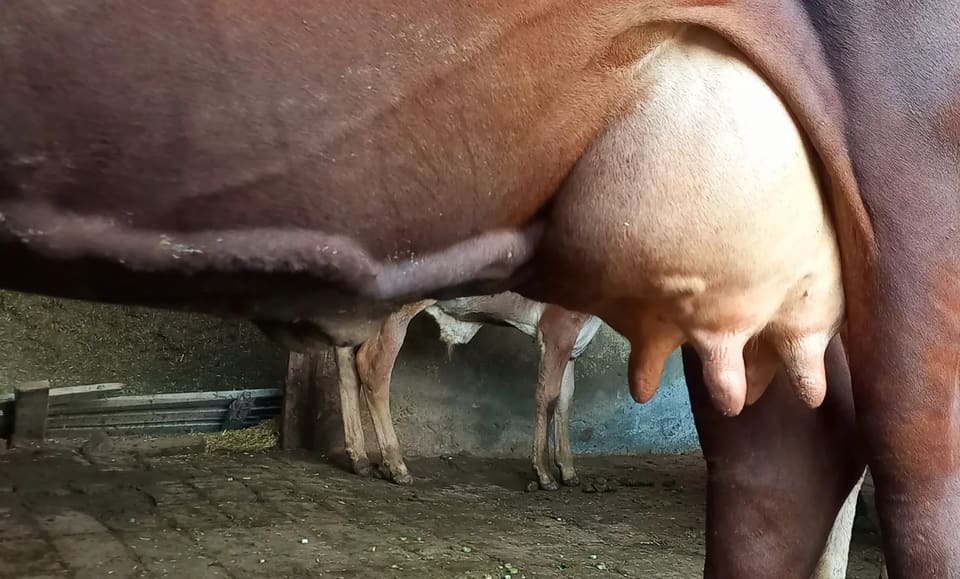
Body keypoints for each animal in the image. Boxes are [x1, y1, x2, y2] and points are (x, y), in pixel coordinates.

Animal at [0, 2, 946, 576]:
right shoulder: (560, 329)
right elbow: (549, 397)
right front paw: (548, 471)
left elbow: (562, 399)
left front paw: (560, 469)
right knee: (372, 368)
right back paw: (389, 459)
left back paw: (367, 453)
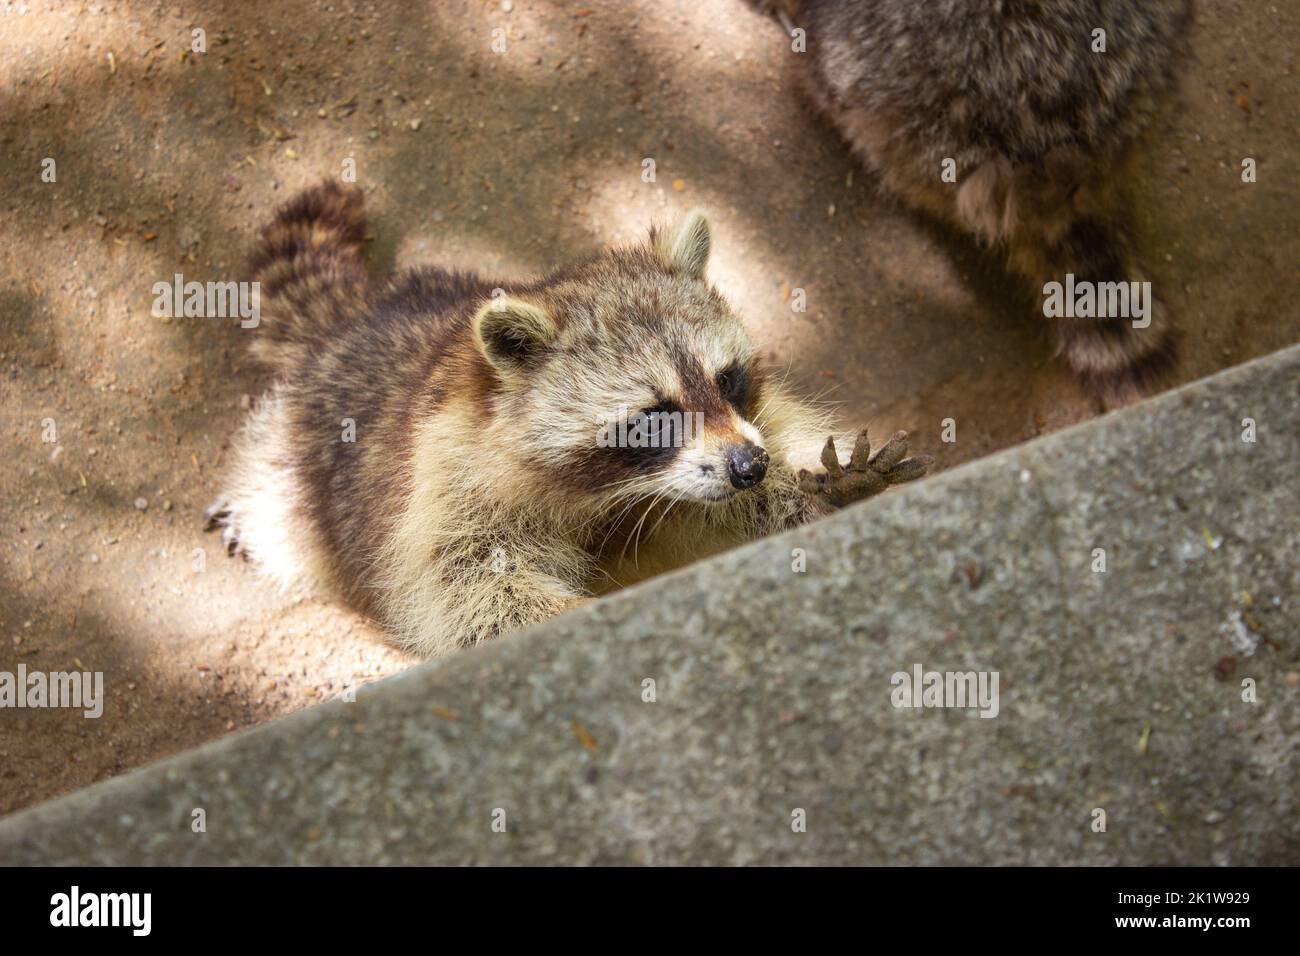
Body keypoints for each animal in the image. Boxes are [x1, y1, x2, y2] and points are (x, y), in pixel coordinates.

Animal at [205, 181, 931, 658]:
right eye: (652, 419)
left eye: (727, 379)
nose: (750, 468)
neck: (616, 494)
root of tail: (357, 317)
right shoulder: (444, 488)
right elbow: (473, 598)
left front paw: (816, 488)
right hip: (307, 463)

----

Problem: In the answer, give only the lines from the top of the data above through the line with "right shoulder: (444, 488)", reproduced exactly; no picture may appear.

Exercise output:
Body keypoints for each animal in the image. Boxes are [x1, y1, x2, y2] and points are (x, y), in pixel coordinates.

Animal at [0, 2, 946, 576]:
right shoulder: (560, 329)
right elbow: (549, 397)
right front paw: (548, 471)
left elbow: (562, 399)
left front paw: (560, 469)
right knee: (372, 368)
right back paw: (389, 459)
left back paw: (367, 453)
Body keypoints for each animal in the image. Boxes are [x1, y1, x2, y2] and points are (x, y), in pixel coordinates.

Animal at [205, 181, 931, 658]:
right eye: (652, 419)
left eye: (727, 379)
nose: (750, 468)
neck: (616, 494)
root of tail: (357, 317)
right shoulder: (444, 488)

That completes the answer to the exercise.